Stored items:

++++++

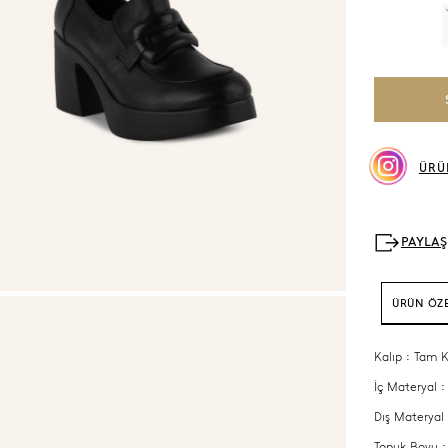
ÜRÜ
ÜRÜN ÖZE
Kalıp : Tam K
İç Materyal :
Dış Materyal 
Topuk Boyu :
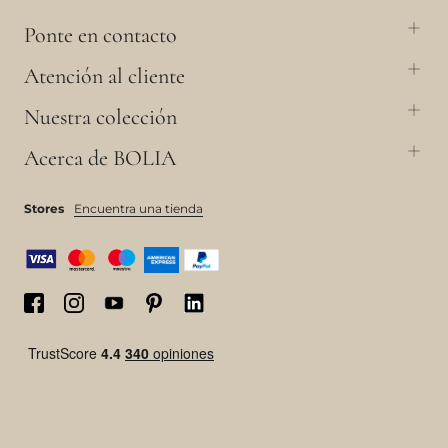
Ponte en contacto
Atención al cliente
Nuestra colección
Acerca de BOLIA
Stores
Encuentra una tienda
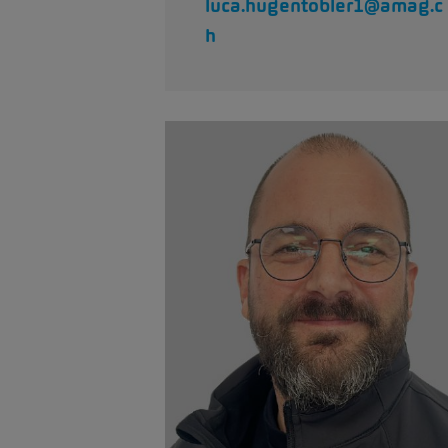
luca.hugentobler1@amag.c
h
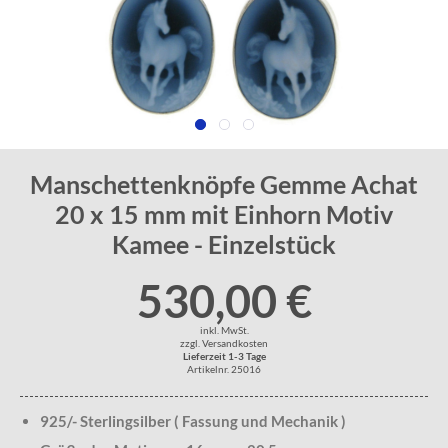
Manschettenknöpfe Gemme Achat
20 x 15 mm mit Einhorn Motiv
Kamee - Einzelstück
530,00 €
inkl. MwSt.
zzgl. Versandkosten
Lieferzeit 1-3 Tage
Artikelnr. 25016
925/- Sterlingsilber ( Fassung und Mechanik )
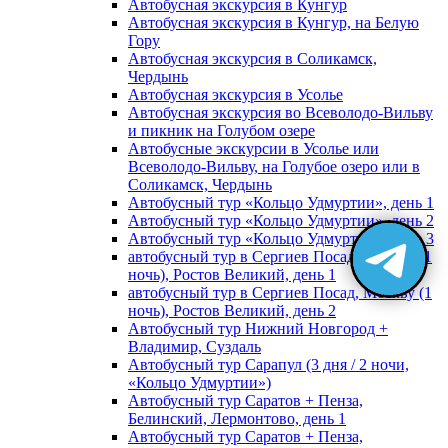
Автобусная экскурсия в Кунгур
Автобусная экскурсия в Кунгур, на Белую
Гору
Автобусная экскурсия в Соликамск,
Чердынь
Автобусная экскурсия в Усолье
Автобусная экскурсия во Всеволодо-Вильву
и пикник на Голубом озере
Автобусные экскурсии в Усолье или
Всеволодо-Вильву, на Голубое озеро или в
Соликамск, Чердынь
Автобусный тур «Кольцо Удмуртии», день 1
Автобусный тур «Кольцо Удмуртии», день 2
Автобусный тур «Кольцо Удмуртии», день 3
автобусный тур в Сергиев Посад, Москву (1
ночь), Ростов Великий, день 1
автобусный тур в Сергиев Посад, Москву (1
ночь), Ростов Великий, день 2
Автобусный тур Нижний Новгород +
Владимир, Суздаль
Автобусный тур Сарапул (3 дня / 2 ночи,
«Кольцо Удмуртии»)
Автобусный тур Саратов + Пенза,
Белинский, Лермонтово, день 1
Автобусный тур Саратов + Пенза,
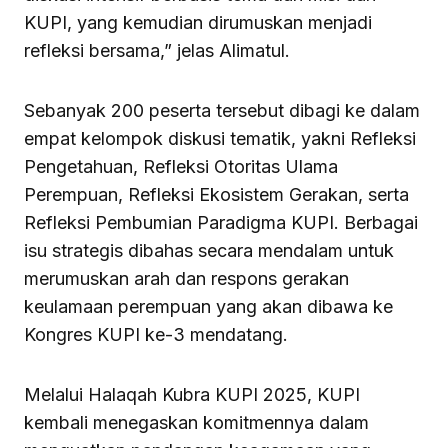
KUPI, yang kemudian dirumuskan menjadi
refleksi bersama,” jelas Alimatul.
Sebanyak 200 peserta tersebut dibagi ke dalam
empat kelompok diskusi tematik, yakni Refleksi
Pengetahuan, Refleksi Otoritas Ulama
Perempuan, Refleksi Ekosistem Gerakan, serta
Refleksi Pembumian Paradigma KUPI. Berbagai
isu strategis dibahas secara mendalam untuk
merumuskan arah dan respons gerakan
keulamaan perempuan yang akan dibawa ke
Kongres KUPI ke-3 mendatang.
Melalui Halaqah Kubra KUPI 2025, KUPI
kembali menegaskan komitmennya dalam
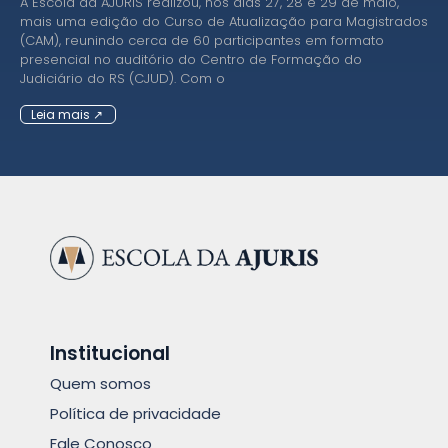
A Escola da AJURIS realizou, nos dias 27, 28 e 29 de maio,
mais uma edição do Curso de Atualização para Magistrados
(CAM), reunindo cerca de 60 participantes em formato
presencial no auditório do Centro de Formação do
Judiciário do RS (CJUD). Com o
Leia mais ↗
Institucional
Quem somos
Política de privacidade
Fale Conosco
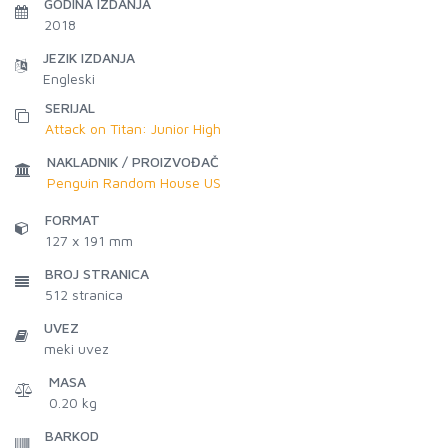
GODINA IZDANJA
2018
JEZIK IZDANJA
Engleski
SERIJAL
Attack on Titan: Junior High
NAKLADNIK / PROIZVOĐAČ
Penguin Random House US
FORMAT
127 x 191 mm
BROJ STRANICA
512
stranica
UVEZ
meki uvez
MASA
0.20 kg
BARKOD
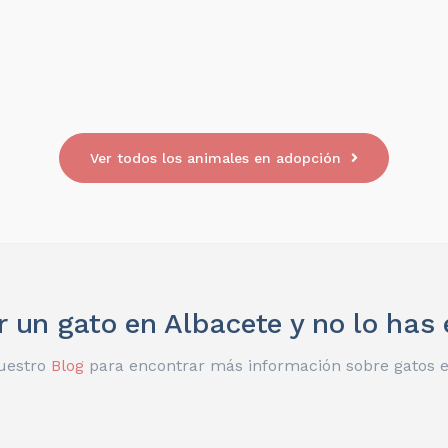
Ver todos los animales en adopción
 un gato en Albacete y no lo has
uestro
Blog
para encontrar más información sobre gatos 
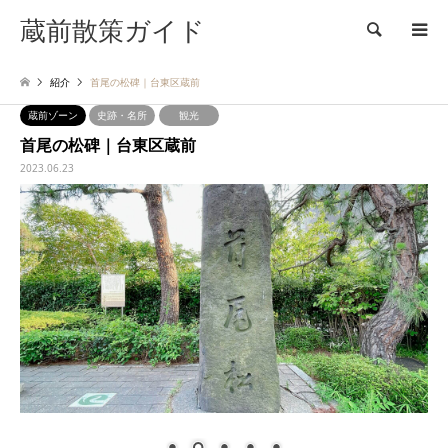
蔵前散策ガイド
検索
紹介
首尾の松碑｜台東区蔵前
蔵前ゾーン
史跡・名所
観光
首尾の松碑｜台東区蔵前
2023.06.23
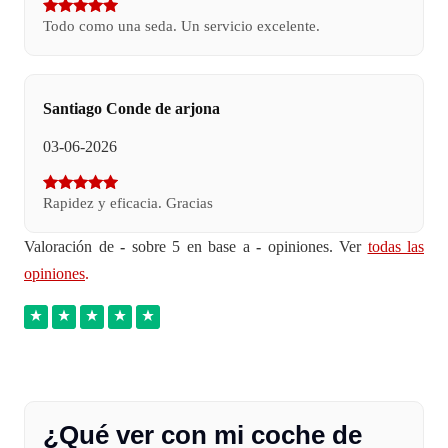
Todo como una seda. Un servicio excelente.
Santiago Conde de arjona
03-06-2026
Rapidez y eficacia. Gracias
Valoración de
-
sobre 5 en base a
-
opiniones. Ver
todas las
opiniones
.
¿Qué ver con mi coche de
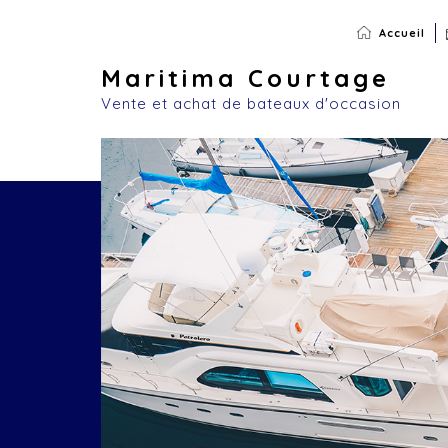
Accueil
Maritima Courtage
Vente et achat de bateaux d'occasion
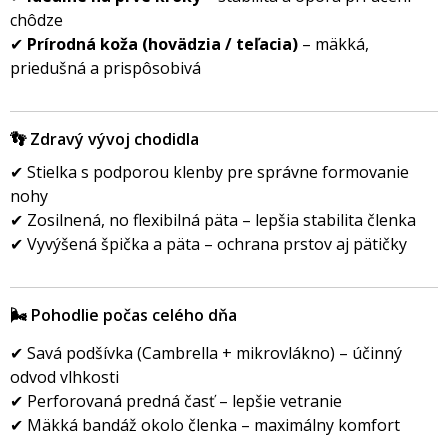
chôdze
✔
Prírodná koža (hovädzia / teľacia)
– mäkká,
priedušná a prispôsobiv
👣 Zdravý vývoj chodidla
✔ Stielka s podporou klenby pre správne formovanie
nohy
✔ Zosilnená, no flexibilná päta – lepšia stabilita členka
✔ Vyvýšená špička a päta – ochrana prstov aj pätičky
🌬️ Pohodlie počas celého dňa
✔ Savá podšívka (Cambrella + mikrovlákno) – účinný
odvod vlhkosti
✔ Perforovaná predná časť – lepšie vetranie
✔ Mäkká bandáž okolo členka – maximálny komfort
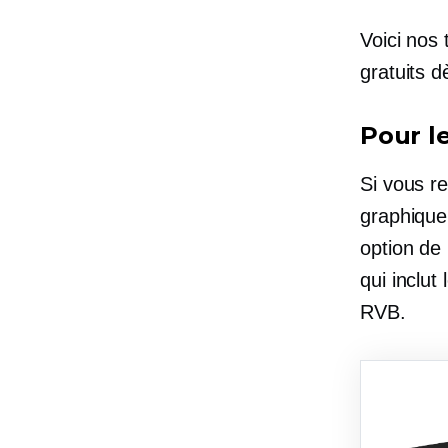
Voici nos 
gratuits d
Pour le
Si vous re
graphiqu
option de 
qui inclut
RVB.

++++++

With the images left out, set down each record exactly as it appears.

Your solution:
ÜRÜ
ÜRÜN ÖZE
Kalıp : Tam K
İç Materyal :
Dış Materyal 
Topuk Boyu :
Ponte en contacto
Atención al cliente
Nuestra colección
Acerca de BOLIA
Stores
Encuentra una tienda
luca.hugentobler1@amag.c
h
Manschettenknöpfe Gemme Achat
20 x 15 mm mit Einhorn Motiv
Kamee - Einzelstück
530,00 €
inkl. MwSt.
zzgl. Versandkosten
Lieferzeit 1-3 Tage
Artikelnr. 25016
925/- Sterlingsilber ( Fassung und Mechanik )
Автобусная экскурсия в Кунгур
Автобусная экскурсия в Кунгур, на Белую
Гору
Автобусная экскурсия в Соликамск,
Чердынь
Автобусная экскурсия в Усолье
Автобусная экскурсия во Всеволодо-Вильву
и пикник на Голубом озере
Автобусные экскурсии в Усолье или
Всеволодо-Вильву, на Голубое озеро или в
Соликамск, Чердынь
Автобусный тур «Кольцо Удмуртии», день 1
Автобусный тур «Кольцо Удмуртии», день 2
Автобусный тур «Кольцо Удмуртии», день 3
автобусный тур в Сергиев Посад, Москву (1
ночь), Ростов Великий, день 1
автобусный тур в Сергиев Посад, Москву (1
ночь), Ростов Великий, день 2
Автобусный тур Нижний Новгород +
Владимир, Суздаль
Автобусный тур Сарапул (3 дня / 2 ночи,
«Кольцо Удмуртии»)
Автобусный тур Саратов + Пенза,
Белинский, Лермонтово, день 1
Автобусный тур Саратов + Пенза,
KUPI, yang kemudian dirumuskan menjadi
refleksi bersama,” jelas Alimatul.
Sebanyak 200 peserta tersebut dibagi ke dalam
empat kelompok diskusi tematik, yakni Refleksi
Pengetahuan, Refleksi Otoritas Ulama
Perempuan, Refleksi Ekosistem Gerakan, serta
Refleksi Pembumian Paradigma KUPI. Berbagai
isu strategis dibahas secara mendalam untuk
merumuskan arah dan respons gerakan
keulamaan perempuan yang akan dibawa ke
Kongres KUPI ke-3 mendatang.
Melalui Halaqah Kubra KUPI 2025, KUPI
kembali menegaskan komitmennya dalam
A Escola da AJURIS realizou, nos dias 27, 28 e 29 de maio,
mais uma edição do Curso de Atualização para Magistrados
(CAM), reunindo cerca de 60 participantes em formato
presencial no auditório do Centro de Formação do
Judiciário do RS (CJUD). Com o
Leia mais ↗
Institucional
Quem somos
Política de privacidade
Fale Conosco
GODINA IZDANJA
2018
JEZIK IZDANJA
Engleski
SERIJAL
Attack on Titan: Junior High
NAKLADNIK / PROIZVOĐAČ
Penguin Random House US
FORMAT
127 x 191 mm
BROJ STRANICA
512
stranica
UVEZ
meki uvez
MASA
0.20 kg
BARKOD
Ver todos los animales en adopción
 un gato en Albacete y no lo has
uestro
Blog
para encontrar más información sobre gatos 
蔵前散策ガイド
検索
紹介
首尾の松碑｜台東区蔵前
蔵前ゾーン
史跡・名所
観光
首尾の松碑｜台東区蔵前
2023.06.23
Todo como una seda. Un servicio excelente.
Santiago Conde de arjona
03-06-2026
Rapidez y eficacia. Gracias
Valoración de
-
sobre 5 en base a
-
opiniones. Ver
todas las
opiniones
.
¿Qué ver con mi coche de
Accueil
Maritima Courtage
Vente et achat de bateaux d'occasion
chôdze
✔
Prírodná koža (hovädzia / teľacia)
– mäkká,
priedušná a prispôsobiv
👣 Zdravý vývoj chodidla
✔ Stielka s podporou klenby pre správne formovanie
nohy
✔ Zosilnená, no flexibilná päta – lepšia stabilita členka
✔ Vyvýšená špička a päta – ochrana prstov aj pätičky
🌬️ Pohodlie počas celého dňa
✔ Savá podšívka (Cambrella + mikrovlákno) – účinný
odvod vlhkosti
✔ Perforovaná predná časť – lepšie vetranie
✔ Mäkká bandáž okolo členka – maximálny komfort
Voici nos 
gratuits d
Pour le
Si vous re
graphiqu
option de 
qui inclut
RVB.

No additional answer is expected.